In the present study, β-CTX was significantly higher in cirrhotic patients of Child-Pugh grade C. We hypothesized that severe cirrhotic patients exhibit accelerated bone resorption. The lumbar spine BMD decreased with the progression of cirrhosis. The mechanism of association between the decreased BMD and severity of cirrhosis has not yet been fully elucidated. The production of inflammatory cytokines, such as interleukin-6 (IL-6), tumor necrosis factor-alpha (TNF-α), and IL-1 increases the receptor activator of the nuclear factor kappa-B ligand, which further promotesosteoclastogenesis and bone resorption, resulting in a decrease in BMD14–17. Hepatic decompensation or cirrhosis also prevents bone formation by impairing the production of 25(OH)D3 and insulin-like growth factor-1 18, 19. Moreover, hypogonadism with decreased levels of estrogen and testosterone accelerates the bone loss, primarily due to the increased osteoclast activity, which is often observed in the decompensated livers20. Furthermore, a decompensated liver impairs the collagen-binding of the bone matrix and inhibits osteoblast function21. Finally, increased bilirubin inhibits osteoblast proliferation22–24. Also, we provided data on the changes in 25(OH)D3 and β-CTX and their clinical significance in CHB patients with cirrhosis. A remarkably reduced level of 25(OH)D3 was observed in cases of severe cirrhosis. Similar results have been reported in a previous study of cirrhotic patients25. The possible underlying mechanisms include decreased hepatic hydroxylation of vitamin D, intestinal malabsorption, lessened sunlight exposure, and reduced dietary intake. Vitamin D deficiency decreases calcium resorption and activates bone resorption to maintain the level of calcium in the blood, resulting in bone loss26. In addition, impaired hydroxylation of vitamin D3 to 25-OH-D3 in the liver promotes bone loss and decreased bone formation27. The increased osteoclast function and bone resorption partially explained the high rates of low BMD in cirrhosis. Regression analysis showed that age and hepatitis B were risk factors for osteoporosis. Therefore, the diagnosis and treatment of osteoporosis in CHB patients should be investigated to prevent osteoporosis and retain the quality of life of the patients.

- ASSIGNMENT -
Reproduce the entire passage on bone loss in cirrhosis word for word. The listing that comes after this is separate material and is unrelated to the passage on bone loss in cirrhosis.

- DATASET CONTENT -
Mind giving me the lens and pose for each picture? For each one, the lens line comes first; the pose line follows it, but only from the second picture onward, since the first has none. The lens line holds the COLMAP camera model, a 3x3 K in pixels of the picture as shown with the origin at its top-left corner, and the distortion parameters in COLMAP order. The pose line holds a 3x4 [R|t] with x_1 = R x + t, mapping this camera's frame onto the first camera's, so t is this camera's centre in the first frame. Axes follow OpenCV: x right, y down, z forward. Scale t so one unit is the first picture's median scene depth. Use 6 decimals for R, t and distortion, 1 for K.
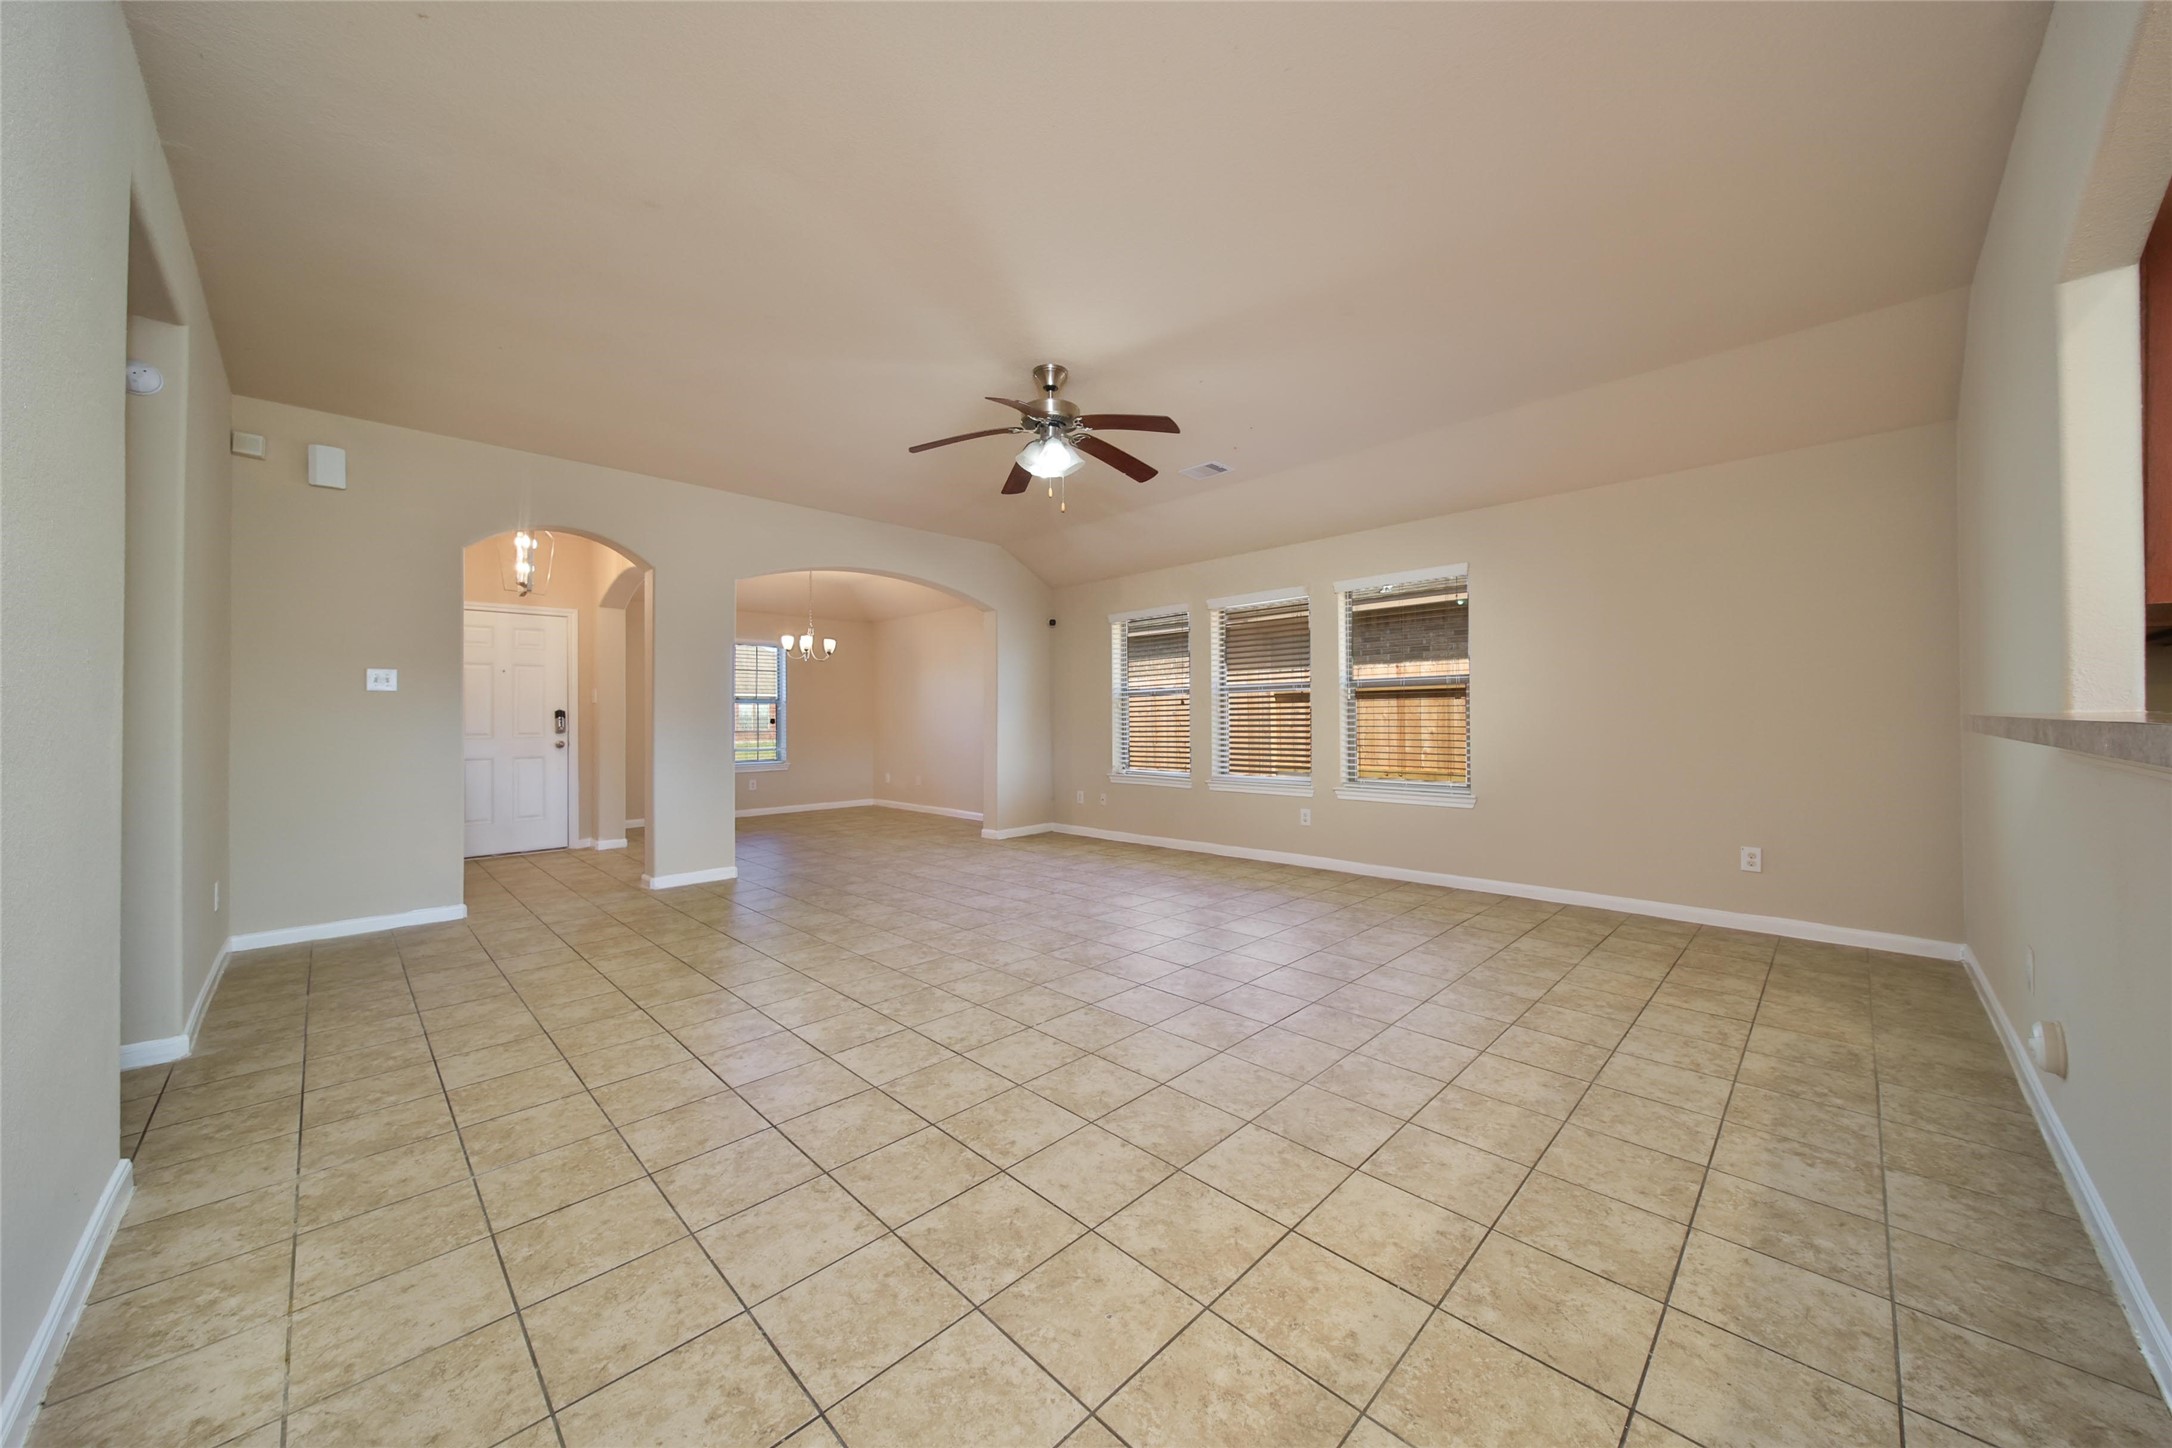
lens RADIAL K [[766.6, 0, 1090.3], [0, 766.6, 717.1], [0, 0, 1]] dist [-0.000703, -0.000179]
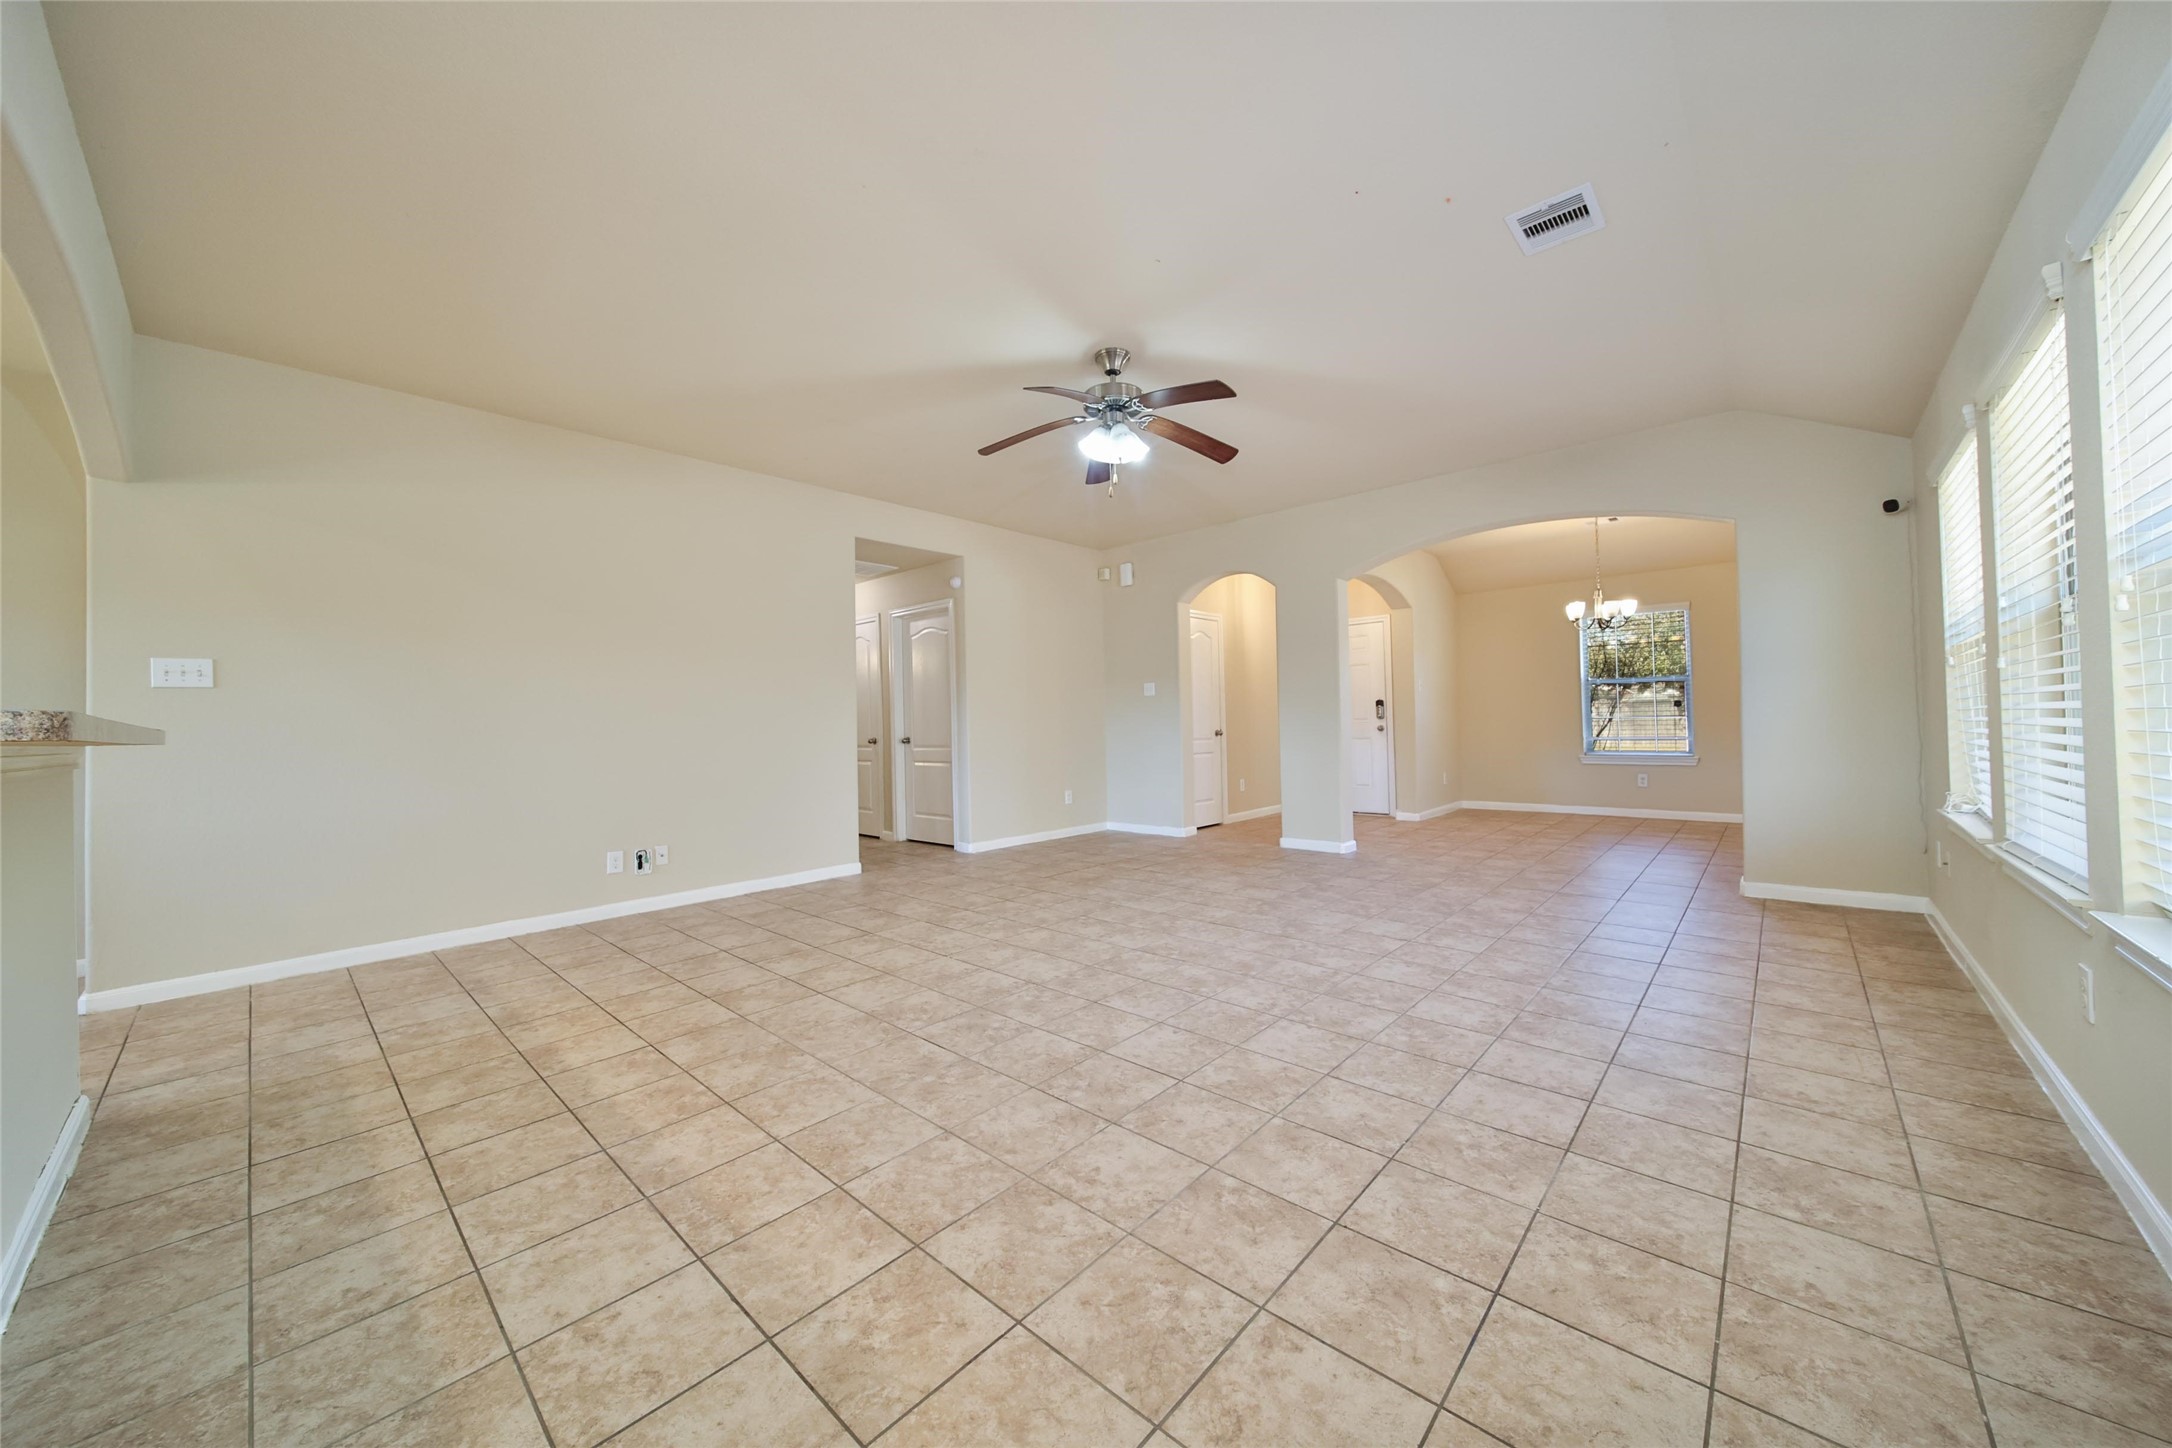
lens RADIAL K [[766.6, 0, 1090.3], [0, 766.6, 717.1], [0, 0, 1]] dist [-0.000703, -0.000179]
pose [[0.042230, 0.001305, -0.999107, 1.575118], [0.024656, 0.999693, 0.002348, 0.013305], [0.998804, -0.024733, 0.042185, 1.563040]]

- ANSWER BOX -
In the present study, β-CTX was significantly higher in cirrhotic patients of Child-Pugh grade C. We hypothesized that severe cirrhotic patients exhibit accelerated bone resorption. The lumbar spine BMD decreased with the progression of cirrhosis. The mechanism of association between the decreased BMD and severity of cirrhosis has not yet been fully elucidated. The production of inflammatory cytokines, such as interleukin-6 (IL-6), tumor necrosis factor-alpha (TNF-α), and IL-1 increases the receptor activator of the nuclear factor kappa-B ligand, which further promotesosteoclastogenesis and bone resorption, resulting in a decrease in BMD14–17. Hepatic decompensation or cirrhosis also prevents bone formation by impairing the production of 25(OH)D3 and insulin-like growth factor-1 18, 19. Moreover, hypogonadism with decreased levels of estrogen and testosterone accelerates the bone loss, primarily due to the increased osteoclast activity, which is often observed in the decompensated livers20. Furthermore, a decompensated liver impairs the collagen-binding of the bone matrix and inhibits osteoblast function21. Finally, increased bilirubin inhibits osteoblast proliferation22–24. Also, we provided data on the changes in 25(OH)D3 and β-CTX and their clinical significance in CHB patients with cirrhosis. A remarkably reduced level of 25(OH)D3 was observed in cases of severe cirrhosis. Similar results have been reported in a previous study of cirrhotic patients25. The possible underlying mechanisms include decreased hepatic hydroxylation of vitamin D, intestinal malabsorption, lessened sunlight exposure, and reduced dietary intake. Vitamin D deficiency decreases calcium resorption and activates bone resorption to maintain the level of calcium in the blood, resulting in bone loss26. In addition, impaired hydroxylation of vitamin D3 to 25-OH-D3 in the liver promotes bone loss and decreased bone formation27. The increased osteoclast function and bone resorption partially explained the high rates of low BMD in cirrhosis. Regression analysis showed that age and hepatitis B were risk factors for osteoporosis. Therefore, the diagnosis and treatment of osteoporosis in CHB patients should be investigated to prevent osteoporosis and retain the quality of life of the patients.